# Audio Data Augmentation

**Author**: [Moto Hira](moto@meta.com)_

``torchaudio`` provides a variety of ways to augment audio data.

In this tutorial, we look into a way to apply effects, filters,
RIR (room impulse response) and codecs.

At the end, we synthesize noisy speech over phone from clean speech.


In [None]:
import torch
import torchaudio
import torchaudio.functional as F

print(torch.__version__)
print(torchaudio.__version__)

import os
import random

## Preparation

First, we import the modules and download the audio assets we use in this tutorial.




In [None]:
from IPython.display import Audio
import matplotlib.pyplot as plt

In [None]:
print(os.getcwd())
print(os.listdir("../../../datasets/GTZAN/gtzan_genre/genres/blues"))

In [None]:
root = '../../../datasets/GTZAN/gtzan_genre/genres/'
genres = ["blues", "classical", "country", "disco", "hiphop", "jazz", "metal", "pop", "reggae", "rock"]

test_list = []
for genre in genres:
    song = random.choice(os.listdir(root + genre))
    audio, sr = torchaudio.load(os.path.join(root, genre, song))
    test_list.append(['test_audio_' + str(genre), audio, sr])

print(test_list)

## Applying effects and filtering

:py:func:`torchaudio.sox_effects` allows for directly applying filters similar to
those available in ``sox`` to Tensor objects and file object audio sources.
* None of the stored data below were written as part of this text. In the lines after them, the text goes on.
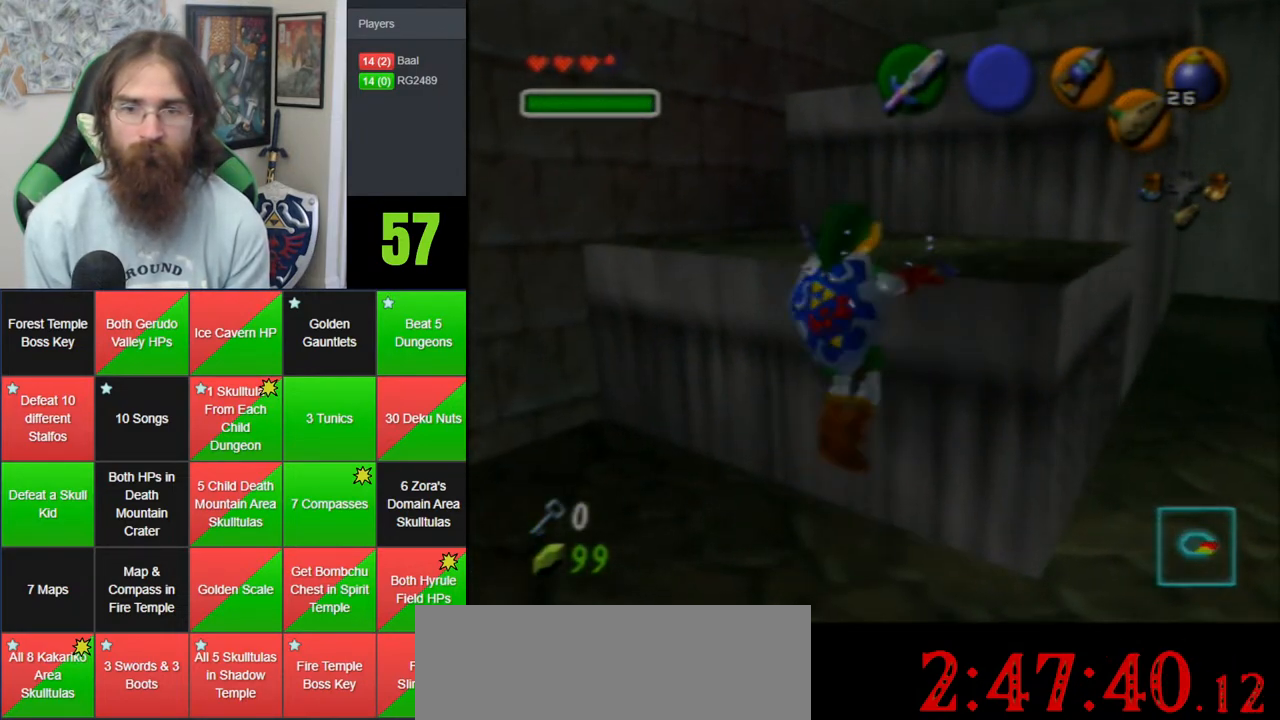
{"dt_ms": 500, "buttons": [], "left_stick": "up", "events": [[100, "A", "up"]]}
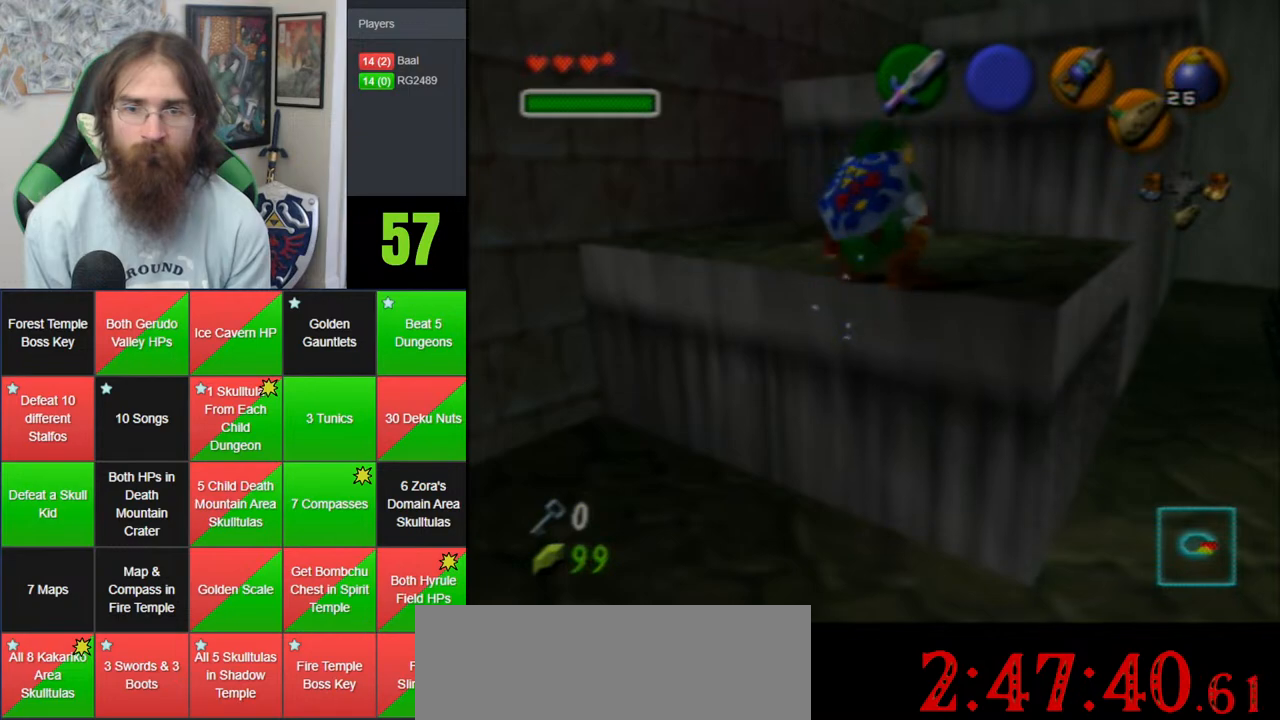
{"dt_ms": 500, "buttons": [], "left_stick": "up", "events": []}
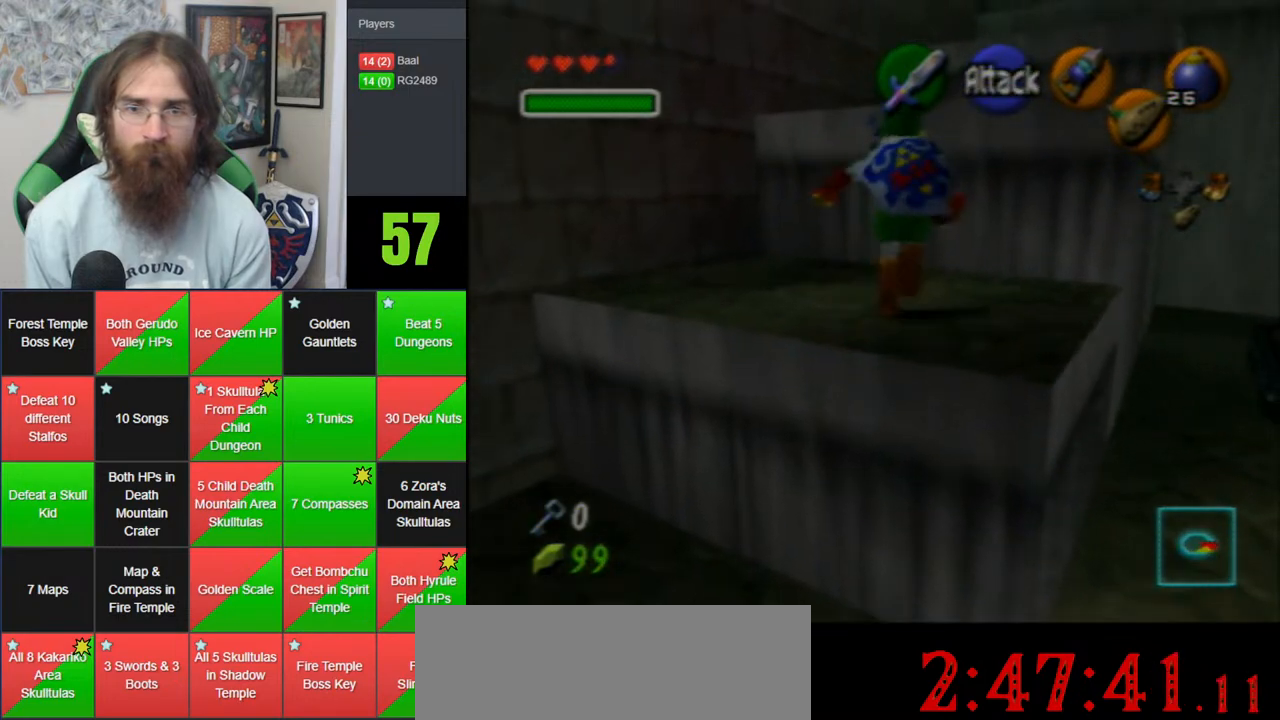
{"dt_ms": 500, "buttons": ["A"], "left_stick": "up", "events": [[283, "A", "down"], [383, "A", "up"], [450, "A", "down"]]}
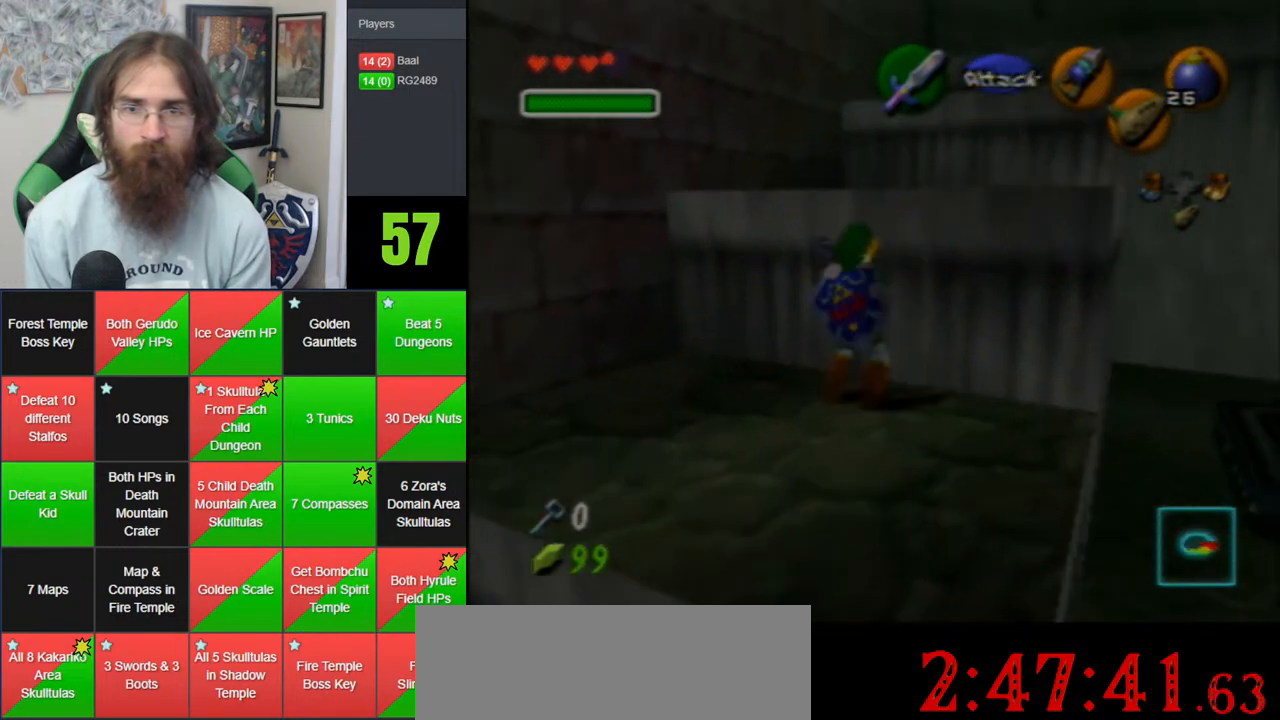
{"dt_ms": 500, "buttons": [], "left_stick": "up", "events": [[67, "A", "up"], [133, "A", "down"], [267, "A", "up"], [317, "A", "down"], [450, "A", "up"]]}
There are two functions for this:

-  :py:func:`torchaudio.sox_effects.apply_effects_tensor` for applying effects
   to Tensor.
-  :py:func:`torchaudio.sox_effects.apply_effects_file` for applying effects to
   other audio sources.

Both functions accept effect definitions in the form
``List[List[str]]``.
This is mostly consistent with how ``sox`` command works, but one caveat is
that ``sox`` adds some effects automatically, whereas ``torchaudio``’s
implementation does not.

For the list of available effects, please refer to [the sox
documentation](http://sox.sourceforge.net/sox.html)_.

**Tip** If you need to load and resample your audio data on the fly,
then you can use :py:func:`torchaudio.sox_effects.apply_effects_file`
with effect ``"rate"``.

**Note** :py:func:`torchaudio.sox_effects.apply_effects_file` accepts a
file-like object or path-like object.
Similar to :py:func:`torchaudio.load`, when the audio format cannot be
inferred from either the file extension or header, you can provide
argument ``format`` to specify the format of the audio source.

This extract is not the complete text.